Site Meter

Saturday, April 10, 2010

Robert's List of Reasonable and Reasonably Honest Conservatives Update

Recall to avoid offending too many people, I restricted my list to bloggers, pundits and politicians. I count people who call themselves libertarians. I don't to list personal friends (friends -- I like to keep them).


Greg Mankiw
Tyler Cowen
Alex Tabbarock
Jim Henley
Orin Kerr
Bruce Bartlett
Eugene Volokh (not reasonable re appropriate punishment of an Iranian murderer)
David Brooks (not always honest)
Reihan Salaam
Arnold Kling (not really reasonable but very honest)
Richard Lugar
Charles Hagel
Olympia Snowe (not really conservative or honest but I'm getting desperate)
Mark McClellan
Scott McClellan (not really et. but gets extra points for near honesty in a press secretary)
Richard Clarke (oh you don't think he's conservative -- read "Against all Enemies")

Andrew Samwick
Julian Sanchez
Daniel Larison.

2 comments:

Bruce Webb said...

Oh boy. Of the few on that list with whom I have had one on one interactions I would have to say they were agreeable in much the same way opposing counsel in a civil or even criminal trial are agreeable. And in most ways willing to fight pretty fair.

As long as you understand that many of them have their own agenda, as of course do I.

The problem with the whole concept of 'honest conservatism' is inherent in its origins. The philosophy and associated economics was formed in a time and place deeply hostile to the whole concept of democratic majoritarianism, which was associated (often rightly) with ideas about communitarianism and utilitarianism.

In the middle half of the twentieth century we saw the advance of the concept of one-man, one vote to the point that it seemed impossible to openly oppose. Which led 'honest Conservatives' to have to resort to tying themselves into rhetorical knot trying to advance a theory that had its roots in a non-majoritarian mileau.

In retrospect Supply Side came to be regarded as a failure not because it didn't work, because I would argue it worked splendidly from a traditional Conservative perspective, it maintained and intensified political and economic control in the hands of those that matter, primarily the controllers of capital and the managers of traditional societal structures. The massive concentration of wealth that came during and after the Reagan Revolution would not have shocked Pitt the Elder, or the Duke of Wellington while he was Prime Minister, or dare I say William McKinley, the acquisition and conservation of economic and political wealth was kind of the point.

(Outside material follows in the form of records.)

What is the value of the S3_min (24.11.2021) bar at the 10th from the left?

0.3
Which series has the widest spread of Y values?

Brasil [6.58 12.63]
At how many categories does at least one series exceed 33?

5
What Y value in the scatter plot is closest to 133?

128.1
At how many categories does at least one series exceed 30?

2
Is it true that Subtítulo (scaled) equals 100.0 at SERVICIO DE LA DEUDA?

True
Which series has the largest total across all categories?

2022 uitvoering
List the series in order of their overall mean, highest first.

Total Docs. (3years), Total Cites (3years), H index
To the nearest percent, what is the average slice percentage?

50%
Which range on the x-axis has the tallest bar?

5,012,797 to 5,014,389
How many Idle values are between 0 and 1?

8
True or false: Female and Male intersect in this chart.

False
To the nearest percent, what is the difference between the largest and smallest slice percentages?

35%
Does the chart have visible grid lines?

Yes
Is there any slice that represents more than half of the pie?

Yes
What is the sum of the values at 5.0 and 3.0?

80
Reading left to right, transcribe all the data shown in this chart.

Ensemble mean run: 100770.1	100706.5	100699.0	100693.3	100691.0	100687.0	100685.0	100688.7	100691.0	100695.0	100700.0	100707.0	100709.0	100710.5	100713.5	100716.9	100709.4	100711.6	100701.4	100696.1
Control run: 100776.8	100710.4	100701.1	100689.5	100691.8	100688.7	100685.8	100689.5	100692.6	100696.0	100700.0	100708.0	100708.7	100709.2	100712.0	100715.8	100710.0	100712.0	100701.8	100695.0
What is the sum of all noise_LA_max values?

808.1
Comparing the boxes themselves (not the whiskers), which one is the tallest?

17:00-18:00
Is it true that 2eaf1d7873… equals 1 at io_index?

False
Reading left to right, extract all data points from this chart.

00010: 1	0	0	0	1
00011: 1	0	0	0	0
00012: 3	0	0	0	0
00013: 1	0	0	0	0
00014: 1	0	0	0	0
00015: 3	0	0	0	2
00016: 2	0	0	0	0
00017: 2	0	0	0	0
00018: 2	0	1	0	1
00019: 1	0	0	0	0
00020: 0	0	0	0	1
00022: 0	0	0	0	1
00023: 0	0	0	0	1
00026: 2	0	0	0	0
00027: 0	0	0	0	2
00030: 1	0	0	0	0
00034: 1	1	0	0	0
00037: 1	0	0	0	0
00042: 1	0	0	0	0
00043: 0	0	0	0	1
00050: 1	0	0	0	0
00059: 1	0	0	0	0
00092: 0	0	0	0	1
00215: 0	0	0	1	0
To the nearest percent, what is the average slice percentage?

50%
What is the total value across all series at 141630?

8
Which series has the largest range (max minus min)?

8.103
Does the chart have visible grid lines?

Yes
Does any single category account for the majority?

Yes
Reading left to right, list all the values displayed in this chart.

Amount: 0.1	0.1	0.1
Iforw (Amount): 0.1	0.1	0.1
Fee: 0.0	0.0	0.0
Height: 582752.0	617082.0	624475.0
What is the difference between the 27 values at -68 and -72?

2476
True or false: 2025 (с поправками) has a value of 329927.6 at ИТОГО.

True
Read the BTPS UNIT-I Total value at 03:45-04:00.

Modern Conservatism seems to have found its own solution to existing in a political system fundamentally based on democratic majoritarianism, they simply brought into coalition people from traditions far removed from 19th century conservatism: populism, nativism, evangelical religions and tried to build majorities from the back end. But leaving their economists in a bind, because twist as they might there is nothing egalitarian in conservative economics, at best they can make gestures at a wholly theoretical "equality of opportunity", that never has existed, and to which when attempts are made to put it into place (affirmative action, contract set-asides), they react violently.

Which would lead me to add one name to your list. Though I consider him a total loon, there is no doubt that Bryan Caplan stumbled on the only possible solution to this Conservative conundrum: simply rule that people who don't agree with conservative economic theory are irrational and take away their vote. Simple, elegant, but really hard to sell to a democratic majority.

Anonymous said...

What is Greg Mankiw doing on this list?